As it happened, 2001 would be memorable for another image seared into our consciousness: the collapse of the Twin Towers, brought to us slightly delayed and in full color by satellite TV. We’d had TV before, of course, but had always seen it more as Comedy Central, a box to gather the family around. CNN changed that, and brought the world’s torments to our living rooms. Cheaper TVs, one in every room, had long fragmented the family, especially when Betamax and VHS, the precursors of Netflix, became available.

A few years later, a cellular phone call and a recorder almost took another political giant down, causing millions to gasp and laugh as the tape was replayed on TV and radio over and over. “Ang importante hindi madamay yung sa itaas,” said a female voice, which was exactly what happened. That year, 2005, was also the year a platform called YouTube was born—and thanks to YouTube, the tape can still be heard, for all digital eternity.

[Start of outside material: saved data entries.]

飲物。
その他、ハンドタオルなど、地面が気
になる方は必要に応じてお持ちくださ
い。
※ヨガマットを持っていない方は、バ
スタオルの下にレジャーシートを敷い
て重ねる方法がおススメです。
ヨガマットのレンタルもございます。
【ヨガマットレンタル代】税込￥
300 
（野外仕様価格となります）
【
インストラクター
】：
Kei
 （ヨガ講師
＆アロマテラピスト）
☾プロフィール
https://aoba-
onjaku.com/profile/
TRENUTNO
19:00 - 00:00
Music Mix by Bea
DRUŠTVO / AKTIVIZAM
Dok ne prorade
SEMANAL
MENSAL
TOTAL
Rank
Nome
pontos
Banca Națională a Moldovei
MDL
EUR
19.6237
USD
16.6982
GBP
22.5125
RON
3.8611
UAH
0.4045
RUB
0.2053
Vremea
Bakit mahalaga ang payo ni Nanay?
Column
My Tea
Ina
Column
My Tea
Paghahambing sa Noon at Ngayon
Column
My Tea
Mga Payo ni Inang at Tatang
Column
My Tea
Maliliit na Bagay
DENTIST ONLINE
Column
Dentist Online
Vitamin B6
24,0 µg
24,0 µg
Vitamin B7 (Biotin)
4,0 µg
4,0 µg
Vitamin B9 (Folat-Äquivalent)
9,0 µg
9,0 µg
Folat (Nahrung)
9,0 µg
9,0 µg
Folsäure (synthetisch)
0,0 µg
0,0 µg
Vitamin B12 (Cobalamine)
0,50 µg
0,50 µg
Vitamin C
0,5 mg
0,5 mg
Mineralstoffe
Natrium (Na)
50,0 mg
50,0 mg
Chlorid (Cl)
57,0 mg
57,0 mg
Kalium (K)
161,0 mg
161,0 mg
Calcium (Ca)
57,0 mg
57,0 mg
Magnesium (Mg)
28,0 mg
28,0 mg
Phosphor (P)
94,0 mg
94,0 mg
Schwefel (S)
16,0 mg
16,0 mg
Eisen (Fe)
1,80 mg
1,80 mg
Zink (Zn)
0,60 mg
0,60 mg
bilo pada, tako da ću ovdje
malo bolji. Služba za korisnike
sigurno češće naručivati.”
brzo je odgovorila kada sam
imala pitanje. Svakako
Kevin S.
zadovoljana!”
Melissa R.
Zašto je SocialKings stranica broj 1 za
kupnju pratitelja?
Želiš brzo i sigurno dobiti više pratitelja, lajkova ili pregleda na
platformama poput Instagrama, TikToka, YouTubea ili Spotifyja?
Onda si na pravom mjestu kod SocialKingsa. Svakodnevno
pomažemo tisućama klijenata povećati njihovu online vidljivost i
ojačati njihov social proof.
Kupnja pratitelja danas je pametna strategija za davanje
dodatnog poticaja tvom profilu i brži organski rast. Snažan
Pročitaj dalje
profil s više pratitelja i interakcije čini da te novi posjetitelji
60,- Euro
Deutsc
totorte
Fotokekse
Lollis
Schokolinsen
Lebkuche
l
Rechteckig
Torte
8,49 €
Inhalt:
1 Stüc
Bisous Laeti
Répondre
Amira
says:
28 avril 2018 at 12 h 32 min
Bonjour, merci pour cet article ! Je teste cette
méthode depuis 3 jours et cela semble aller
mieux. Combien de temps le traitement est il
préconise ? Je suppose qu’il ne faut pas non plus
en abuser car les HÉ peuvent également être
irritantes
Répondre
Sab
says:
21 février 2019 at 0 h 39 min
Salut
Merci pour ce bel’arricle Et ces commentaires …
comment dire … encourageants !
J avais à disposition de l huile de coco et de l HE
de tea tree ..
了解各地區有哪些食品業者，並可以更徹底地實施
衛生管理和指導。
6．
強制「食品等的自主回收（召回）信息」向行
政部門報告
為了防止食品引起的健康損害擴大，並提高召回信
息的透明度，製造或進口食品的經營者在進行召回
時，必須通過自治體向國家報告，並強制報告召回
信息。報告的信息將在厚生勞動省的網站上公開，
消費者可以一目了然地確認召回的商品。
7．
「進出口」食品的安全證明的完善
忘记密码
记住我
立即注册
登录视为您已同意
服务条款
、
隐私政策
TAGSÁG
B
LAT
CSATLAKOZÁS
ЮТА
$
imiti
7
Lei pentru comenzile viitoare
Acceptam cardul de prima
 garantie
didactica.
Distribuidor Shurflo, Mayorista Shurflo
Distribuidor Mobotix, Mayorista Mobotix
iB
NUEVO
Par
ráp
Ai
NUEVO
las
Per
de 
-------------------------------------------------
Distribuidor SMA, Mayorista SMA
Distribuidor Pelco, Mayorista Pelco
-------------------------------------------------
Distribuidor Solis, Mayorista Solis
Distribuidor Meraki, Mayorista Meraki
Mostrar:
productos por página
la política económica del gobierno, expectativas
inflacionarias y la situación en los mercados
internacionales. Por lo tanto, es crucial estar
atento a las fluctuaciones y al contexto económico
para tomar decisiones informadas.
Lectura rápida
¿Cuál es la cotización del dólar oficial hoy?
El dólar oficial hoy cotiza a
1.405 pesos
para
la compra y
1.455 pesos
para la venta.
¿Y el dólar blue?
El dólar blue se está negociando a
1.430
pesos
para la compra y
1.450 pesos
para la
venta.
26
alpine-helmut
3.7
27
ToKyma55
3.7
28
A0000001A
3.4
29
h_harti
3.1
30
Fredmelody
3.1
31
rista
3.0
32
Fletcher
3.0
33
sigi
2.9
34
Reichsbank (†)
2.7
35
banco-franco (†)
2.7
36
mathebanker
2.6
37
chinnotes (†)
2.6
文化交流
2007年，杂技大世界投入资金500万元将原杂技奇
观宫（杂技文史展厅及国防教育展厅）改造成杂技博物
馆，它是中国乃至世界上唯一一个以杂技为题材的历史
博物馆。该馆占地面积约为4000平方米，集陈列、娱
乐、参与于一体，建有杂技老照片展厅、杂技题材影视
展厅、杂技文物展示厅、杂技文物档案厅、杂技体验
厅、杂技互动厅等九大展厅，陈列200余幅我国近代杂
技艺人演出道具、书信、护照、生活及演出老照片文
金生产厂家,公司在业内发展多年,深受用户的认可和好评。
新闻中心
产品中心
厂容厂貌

Indeed, video, the Internet, and social media would soon change the political and cultural landscape, not just here but the world over, although the Pinoy—perhaps in response to that elusive quest for Olympic gold—has towered over much of humanity in terms of Facebook usage (and earlier, in SMS transmissions). One way of putting it would be that we are the world’s champion usiseros and chismosos, resorting to Twitter or Instagram at the merest hint of an idea, no matter how malformed. 

Today we have an abundance of information and information sources at our disposal—and yet we seem to be as ill-informed as ever, with opinions shaped and manipulated by Sith Lords in the Dark Web. Dismissing newspapers and editors as gatekeepers of the truth—which not all of them have been—we create our own versions and peddle them instantly for a thousand “likes,” the supreme accolade of the early 21st century. Most others might prefer to be simply receivers and forwarders of whatever crosses their screens, the passive agents of mindlessness.

Thirty-five years ago, we drove to EDSA on pure conviction that it was the right thing to do. Without Twitter or even SMS, no one could tell us “Right on!” or “Me, too!” We listened for scraps of news and turned them over and over in our hushed minds; we could be killed; we could be free; would our friends be there; what else did we study for. It was a long drive from San Mateo to my in-laws’ place in Project 4, where we parked the car and walked to EDSA. It was a lot of time to think. 

Thirty-five years is a lot of time, but looking around today, with Filipinos still dying by the gun or by drowning in one’s own fluids in some alien hospital, I have to wonder how this narrative arc from Cory to Covid will end—or how much longer it will go, at least in my lifetime, which naively still yearns for a happy ending.